Was the worship stiff-upper-lip, happy clappy, or what?
It was fairly middle of the road for an evangelical church. There were a few songs, all fairly contemporary. A couple of people waved flags and there was some clapping after the end of one or two songs. Communion was ministered very early in the service, before the sermon; we had dry crackers instead of either bread or wafers, and grape juice in individual plastic cups. We all ate and drank at the same time, after the elements had been distributed.
Exactly how long was the sermon?
There was a 20 minute prophetic word, followed by another message. Between them, Pastor Rick spoke for 55 minutes.
On a scale of 1-10, how good was the preacher?
1 – Pastor Rick didn't really need a microphone. He shouted through most of the sermon in a broad American accent, which, combined with the poor acoustics, made him quite difficult to hear. He is evidently well practiced in public speaking, but his score reflects the content, not the style of his message. There were lots of vague statements about mantles of anointing and clouds of witnesses that were barely coherent. All the while, Patty, Rick's wife, was playing keyboards behind him as a kind of mood music.
In a nutshell, what was the sermon about?
It was about Israel's role in the world, with particular reference to its relation to the United States. One of the slides read: "USA plays a very important role in Israel as her supporter and in the Middle East. Pray for Donald Trump that God uses him as His instrument." However, Israel [he said] is not wholly godly; most of them are socialists. God is positioning the UK for a new move of his.
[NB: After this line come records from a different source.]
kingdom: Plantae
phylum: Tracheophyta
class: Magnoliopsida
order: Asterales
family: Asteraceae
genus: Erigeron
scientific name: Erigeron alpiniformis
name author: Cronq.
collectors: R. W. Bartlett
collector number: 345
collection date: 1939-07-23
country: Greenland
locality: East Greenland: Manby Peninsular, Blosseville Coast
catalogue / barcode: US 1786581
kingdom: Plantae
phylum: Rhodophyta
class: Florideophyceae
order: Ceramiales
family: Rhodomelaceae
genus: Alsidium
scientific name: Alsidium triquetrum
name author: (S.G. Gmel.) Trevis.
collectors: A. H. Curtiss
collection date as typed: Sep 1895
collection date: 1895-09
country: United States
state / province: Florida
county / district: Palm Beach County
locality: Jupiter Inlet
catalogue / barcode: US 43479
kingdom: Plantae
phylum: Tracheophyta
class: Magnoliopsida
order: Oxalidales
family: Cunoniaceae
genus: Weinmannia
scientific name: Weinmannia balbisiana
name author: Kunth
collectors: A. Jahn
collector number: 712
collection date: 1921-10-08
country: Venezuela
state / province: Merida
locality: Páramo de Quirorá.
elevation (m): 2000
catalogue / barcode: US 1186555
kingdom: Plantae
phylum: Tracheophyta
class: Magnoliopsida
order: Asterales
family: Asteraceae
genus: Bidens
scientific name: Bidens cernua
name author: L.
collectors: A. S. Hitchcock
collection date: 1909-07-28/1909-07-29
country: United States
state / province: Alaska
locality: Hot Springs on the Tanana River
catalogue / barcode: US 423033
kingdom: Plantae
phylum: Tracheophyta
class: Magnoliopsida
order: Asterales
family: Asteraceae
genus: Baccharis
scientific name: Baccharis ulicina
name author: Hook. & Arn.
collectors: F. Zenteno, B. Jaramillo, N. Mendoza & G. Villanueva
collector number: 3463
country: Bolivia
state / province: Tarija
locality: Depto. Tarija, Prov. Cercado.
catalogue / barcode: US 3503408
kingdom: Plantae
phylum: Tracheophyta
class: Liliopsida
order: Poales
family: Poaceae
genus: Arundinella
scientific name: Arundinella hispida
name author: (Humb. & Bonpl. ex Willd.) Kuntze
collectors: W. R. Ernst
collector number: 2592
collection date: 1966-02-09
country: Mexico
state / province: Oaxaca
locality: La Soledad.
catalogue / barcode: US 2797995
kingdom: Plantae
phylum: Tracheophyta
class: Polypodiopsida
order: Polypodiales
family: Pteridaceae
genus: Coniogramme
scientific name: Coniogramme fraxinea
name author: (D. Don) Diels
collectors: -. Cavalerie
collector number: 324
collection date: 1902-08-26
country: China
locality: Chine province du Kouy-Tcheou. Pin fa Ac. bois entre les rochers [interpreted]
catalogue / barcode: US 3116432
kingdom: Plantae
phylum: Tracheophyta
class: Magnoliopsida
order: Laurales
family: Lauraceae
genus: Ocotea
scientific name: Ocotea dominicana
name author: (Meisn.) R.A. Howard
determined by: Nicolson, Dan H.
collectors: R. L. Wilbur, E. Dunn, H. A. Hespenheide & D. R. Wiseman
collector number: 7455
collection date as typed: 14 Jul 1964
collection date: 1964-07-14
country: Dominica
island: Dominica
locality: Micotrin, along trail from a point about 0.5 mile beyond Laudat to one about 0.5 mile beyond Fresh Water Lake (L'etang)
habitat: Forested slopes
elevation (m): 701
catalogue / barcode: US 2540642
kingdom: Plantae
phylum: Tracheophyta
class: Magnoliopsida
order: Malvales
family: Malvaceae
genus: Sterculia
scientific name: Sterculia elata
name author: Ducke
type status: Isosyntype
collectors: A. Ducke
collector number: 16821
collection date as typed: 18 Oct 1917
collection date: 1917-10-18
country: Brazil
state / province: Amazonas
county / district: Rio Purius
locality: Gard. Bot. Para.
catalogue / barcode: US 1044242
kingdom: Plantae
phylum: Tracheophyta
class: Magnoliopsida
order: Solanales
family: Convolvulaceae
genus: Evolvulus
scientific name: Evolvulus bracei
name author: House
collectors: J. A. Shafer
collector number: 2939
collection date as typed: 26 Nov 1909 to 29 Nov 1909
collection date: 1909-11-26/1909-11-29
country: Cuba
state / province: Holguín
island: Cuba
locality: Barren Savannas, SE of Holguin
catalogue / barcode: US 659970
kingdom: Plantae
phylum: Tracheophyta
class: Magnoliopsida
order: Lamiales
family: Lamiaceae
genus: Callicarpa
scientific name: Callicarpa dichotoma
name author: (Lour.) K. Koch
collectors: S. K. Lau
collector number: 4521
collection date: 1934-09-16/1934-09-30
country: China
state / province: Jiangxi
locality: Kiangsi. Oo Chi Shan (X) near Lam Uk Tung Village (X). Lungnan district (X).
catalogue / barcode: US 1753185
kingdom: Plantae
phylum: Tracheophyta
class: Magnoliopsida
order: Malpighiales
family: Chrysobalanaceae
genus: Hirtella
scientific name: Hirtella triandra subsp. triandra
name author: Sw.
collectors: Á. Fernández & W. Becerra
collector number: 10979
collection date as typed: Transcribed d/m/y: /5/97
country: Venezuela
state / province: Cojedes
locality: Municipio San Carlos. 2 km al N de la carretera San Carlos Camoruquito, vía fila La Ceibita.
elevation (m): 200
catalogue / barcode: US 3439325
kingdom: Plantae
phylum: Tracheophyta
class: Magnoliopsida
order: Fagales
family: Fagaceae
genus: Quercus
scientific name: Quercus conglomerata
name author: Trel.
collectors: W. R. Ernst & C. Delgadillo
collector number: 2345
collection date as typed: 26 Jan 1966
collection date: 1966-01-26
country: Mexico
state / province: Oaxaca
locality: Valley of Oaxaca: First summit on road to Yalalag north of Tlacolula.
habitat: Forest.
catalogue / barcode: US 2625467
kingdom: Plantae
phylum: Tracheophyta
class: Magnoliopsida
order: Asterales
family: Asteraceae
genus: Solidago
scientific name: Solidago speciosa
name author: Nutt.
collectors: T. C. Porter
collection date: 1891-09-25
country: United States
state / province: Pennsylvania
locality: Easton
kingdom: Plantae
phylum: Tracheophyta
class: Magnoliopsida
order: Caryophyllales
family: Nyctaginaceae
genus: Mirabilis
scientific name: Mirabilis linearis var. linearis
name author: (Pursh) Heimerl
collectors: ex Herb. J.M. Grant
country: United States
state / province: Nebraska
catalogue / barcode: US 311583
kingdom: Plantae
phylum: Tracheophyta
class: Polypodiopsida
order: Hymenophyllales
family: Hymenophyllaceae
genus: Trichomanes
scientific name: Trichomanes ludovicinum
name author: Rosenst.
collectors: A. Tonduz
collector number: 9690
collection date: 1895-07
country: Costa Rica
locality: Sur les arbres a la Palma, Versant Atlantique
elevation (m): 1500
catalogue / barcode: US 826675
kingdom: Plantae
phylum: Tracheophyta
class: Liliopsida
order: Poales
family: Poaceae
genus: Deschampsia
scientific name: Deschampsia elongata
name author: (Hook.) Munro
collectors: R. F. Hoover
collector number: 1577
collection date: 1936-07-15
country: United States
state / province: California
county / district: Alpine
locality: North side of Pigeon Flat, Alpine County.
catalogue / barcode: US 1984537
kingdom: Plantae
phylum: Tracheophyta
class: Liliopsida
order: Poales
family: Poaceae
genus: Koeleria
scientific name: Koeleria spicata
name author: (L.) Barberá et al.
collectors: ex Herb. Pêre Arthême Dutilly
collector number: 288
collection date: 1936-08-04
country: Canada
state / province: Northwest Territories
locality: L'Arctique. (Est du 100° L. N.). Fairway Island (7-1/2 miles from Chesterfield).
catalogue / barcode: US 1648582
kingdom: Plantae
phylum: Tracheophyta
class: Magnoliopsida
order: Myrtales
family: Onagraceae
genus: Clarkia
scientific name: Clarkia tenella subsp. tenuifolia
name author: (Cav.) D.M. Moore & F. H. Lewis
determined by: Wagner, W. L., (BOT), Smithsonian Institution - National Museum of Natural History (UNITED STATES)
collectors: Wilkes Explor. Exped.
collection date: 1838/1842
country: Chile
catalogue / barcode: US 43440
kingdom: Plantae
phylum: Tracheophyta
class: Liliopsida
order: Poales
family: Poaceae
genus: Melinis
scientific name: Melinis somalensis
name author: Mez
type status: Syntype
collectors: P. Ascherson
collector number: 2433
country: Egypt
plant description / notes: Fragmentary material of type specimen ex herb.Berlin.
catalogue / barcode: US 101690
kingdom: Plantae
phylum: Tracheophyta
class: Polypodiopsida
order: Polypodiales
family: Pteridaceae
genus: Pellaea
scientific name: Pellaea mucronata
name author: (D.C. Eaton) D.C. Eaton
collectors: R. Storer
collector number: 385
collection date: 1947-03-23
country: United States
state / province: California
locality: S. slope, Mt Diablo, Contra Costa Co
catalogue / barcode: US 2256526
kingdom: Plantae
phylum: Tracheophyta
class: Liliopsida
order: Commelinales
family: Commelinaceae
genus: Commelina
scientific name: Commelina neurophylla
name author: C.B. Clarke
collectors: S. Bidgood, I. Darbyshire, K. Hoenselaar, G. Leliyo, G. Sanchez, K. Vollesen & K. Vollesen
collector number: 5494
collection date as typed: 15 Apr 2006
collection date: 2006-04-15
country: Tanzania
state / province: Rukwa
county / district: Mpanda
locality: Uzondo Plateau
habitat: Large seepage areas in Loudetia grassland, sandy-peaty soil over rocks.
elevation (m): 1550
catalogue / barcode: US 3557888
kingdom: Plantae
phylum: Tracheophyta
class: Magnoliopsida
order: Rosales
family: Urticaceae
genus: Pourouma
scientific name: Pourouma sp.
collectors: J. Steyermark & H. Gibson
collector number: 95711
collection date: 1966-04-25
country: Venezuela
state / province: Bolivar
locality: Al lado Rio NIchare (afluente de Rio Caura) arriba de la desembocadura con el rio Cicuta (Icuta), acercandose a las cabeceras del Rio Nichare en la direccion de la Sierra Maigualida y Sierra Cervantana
Emmanuel church is strategically poised for a fresh wind of the Holy Spirit through prayer. World War II was won more by prayer than on the ground. All nations (by this he meant ethnic groups) have a gift and calling from God. Our membership of the kingdom of God does not erase our ethnicity. To know God fully, we must know his heart for all the descendants of Abraham. If you ever want to know why there is so much oil in the Middle East, it's because God blessed Ishmael. In thinking through the roles of Abraham's offspring, our thinking must be formed by God's Word, not by humanistic media, the latter of which was formed in atheistic universities with an anti-God agenda. The Temple Mount is still the home of God on earth; it is the throne of the world. The "Isaiah 19 highway" (seemingly a specific reference to Isaiah 19:23-25) is the key to restoring worship of the true God on his Holy Hill. Both Asia and Africa will play an important role in building this highway.
Which part of the service was like being in heaven?
Throughout the service, I could see, in the far corner, a deaf interpreter translating the whole service. Yet they seemed to be doing so for the benefit of only one person. It reminded me of the parable of the sheep and the goats: Whatever you did for one of the least of these brothers and sisters of mine, you did for me. It was a lovely example of a ministry of inclusion.
And which part was like being in... er... the other place?
Undoubtedly, the sermon. It was awash with platitudes, shoddy exegesis and bizarre assertions.
What happened when you hung around after the service looking lost?
Not much. Only one person spoke to me for a few seconds. One very enthusiastic man who was trying to shake hands with everyone momentarily caught my hand in his grasp. Other than that, I came and went without anyone speaking to me for more than a minute.
How would you describe the after-service coffee?
If there was any, it was a well-kept secret. There was no public notice about any refreshments, nor was there a personal invitation.
How would you feel about making another visit (where 10 = ecstatic, 0 = terminal)?
1 – Zionism is not my cup of tea.
Did the service make you feel glad to be a Christian?
What one thing will you remember about all this in seven days' time ?
The feeling of how uncomfortable I was being in the presence of a shouty American Zionist.